Dans cet océan de misère, les enfants sont les premiers à payer le plus lourd tribut. Selon l’Unicef, ils seraient environ deux millions à souffrir de malnutrition. Des enfants abandonnés à eux-mêmes dans les rues de la capitale. Ils dorment à même le sol, au milieu des poubelles.
 
«Les dernières statistiques font état de 20% de naissances prématurées à Madagascar. Pourquoi les enfants naissent-ils prématurément? Parce que les mamans sont malnutries. Elles ne mangent pas à leur faim. C’est scandaleux», se désole Jean-Jacques Ratsietison.

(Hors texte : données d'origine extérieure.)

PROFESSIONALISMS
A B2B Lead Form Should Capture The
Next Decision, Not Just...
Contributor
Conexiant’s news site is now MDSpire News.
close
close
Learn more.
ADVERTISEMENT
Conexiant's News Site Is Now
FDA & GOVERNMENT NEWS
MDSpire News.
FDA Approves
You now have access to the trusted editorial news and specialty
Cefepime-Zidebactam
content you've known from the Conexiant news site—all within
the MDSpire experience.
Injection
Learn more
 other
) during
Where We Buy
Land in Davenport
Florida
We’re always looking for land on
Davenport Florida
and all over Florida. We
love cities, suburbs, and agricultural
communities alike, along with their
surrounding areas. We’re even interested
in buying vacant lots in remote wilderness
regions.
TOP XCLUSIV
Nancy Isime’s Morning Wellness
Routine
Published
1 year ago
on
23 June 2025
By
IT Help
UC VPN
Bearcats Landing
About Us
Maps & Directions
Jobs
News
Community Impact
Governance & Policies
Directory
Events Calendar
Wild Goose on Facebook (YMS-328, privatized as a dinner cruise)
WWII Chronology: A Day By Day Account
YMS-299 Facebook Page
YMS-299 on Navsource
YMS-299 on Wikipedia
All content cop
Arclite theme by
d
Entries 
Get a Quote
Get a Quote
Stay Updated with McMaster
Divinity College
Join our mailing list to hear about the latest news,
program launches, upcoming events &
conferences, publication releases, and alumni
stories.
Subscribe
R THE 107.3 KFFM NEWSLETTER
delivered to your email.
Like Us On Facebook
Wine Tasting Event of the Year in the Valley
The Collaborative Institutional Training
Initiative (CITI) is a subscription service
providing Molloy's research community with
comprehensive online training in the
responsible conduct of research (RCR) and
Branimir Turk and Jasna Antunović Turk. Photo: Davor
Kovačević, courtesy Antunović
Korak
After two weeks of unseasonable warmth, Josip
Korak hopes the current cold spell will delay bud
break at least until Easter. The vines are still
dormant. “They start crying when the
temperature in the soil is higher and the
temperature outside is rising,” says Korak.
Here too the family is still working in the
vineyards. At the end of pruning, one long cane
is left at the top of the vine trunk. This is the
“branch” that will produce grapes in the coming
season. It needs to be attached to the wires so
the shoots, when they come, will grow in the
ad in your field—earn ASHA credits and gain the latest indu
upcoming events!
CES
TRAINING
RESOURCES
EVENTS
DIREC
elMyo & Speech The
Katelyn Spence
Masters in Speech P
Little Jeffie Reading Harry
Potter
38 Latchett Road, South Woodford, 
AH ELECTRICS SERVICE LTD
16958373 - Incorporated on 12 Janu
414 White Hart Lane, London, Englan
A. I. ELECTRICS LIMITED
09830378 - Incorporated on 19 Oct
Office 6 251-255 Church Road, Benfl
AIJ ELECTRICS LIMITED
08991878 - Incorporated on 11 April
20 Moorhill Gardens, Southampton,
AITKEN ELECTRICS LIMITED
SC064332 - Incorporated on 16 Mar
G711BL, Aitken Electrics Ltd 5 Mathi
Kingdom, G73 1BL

La dévaluation pointée du doigt
Le président de FMI Malagasy explique à Géopolis que la généralisation de l’extrême pauvreté à Madagascar a été déclenchée par la dévaluation de la monnaie intervenue en 1994
 
«Quand on dévalue la monnaie de 100%, le pouvoir d’achat est mécaniquement imputé en 24 heures d’au moins 50%. Les prix de tous les produits importés, à commencer par l’essence est multiplié par deux. Les produits locaux suivent mécaniquement. A ce rythme, les gens ne peuvent plus payer leurs loyers, ne peuvent plus manger convenablement, ne peuvent plus envoyer leurs enfants à l’école. Malheureusement, la dévaluation ne s’est pas limitée à 100%. Elle a atteint 5.100%. Il n’y a plus de pouvoir d’achat. Et tant que les Malgaches n’auront pas un pouvoir d’achat décent, on ne pourra jamais remonter la pente.» 
 
La pauvreté qui règne à Madagascar concourt à la destruction de l’appareil de production, explique Jean-Jacques Tatsietison. Les paysans qui arrivent encore à produire du riz, des patates ou du manioc n’arrivent plus à écouler leurs produits. Les Malgaches n’ont pas les moyens de s’approvisionner.
 
Classé parmi les pays les plus pauvres de la planète, Madagascar possède pourtant des ressources naturelles dont l’exploitation pourrait l’aider à remonter la pente. Son sous-sol regorge de pierres précieuses comme le saphir, les diamants et l’or, et l'île possèdent aussi de l’uranium et du nickel.
 
Pour Jean-Jacques Ratsietison, toutes ces richesses ne serviront à rien tant que les Malgaches n’auront pas retrouvé un pouvoir d’achat décent.
 
«Une fois qu’on a compris que c’est la dévaluation qui a mis le pays à genoux, il faut réévaluer la monnaie malgache. Dans un premier temps de 100%. Il faut supprimer le système de change flottant, supprimer le marché interbancaire de devises et revenir au taux de change fixe.»
 
En réévaluant la monnaie, l’impact se fera sentir rapidement, affirme-t-il. Les Malgaches pourront alors manger à leur faim et s’intéresser, peut-être, aux rencontres internationales organisées dans leur capitale, à l’instar du sommet de la Francophonie.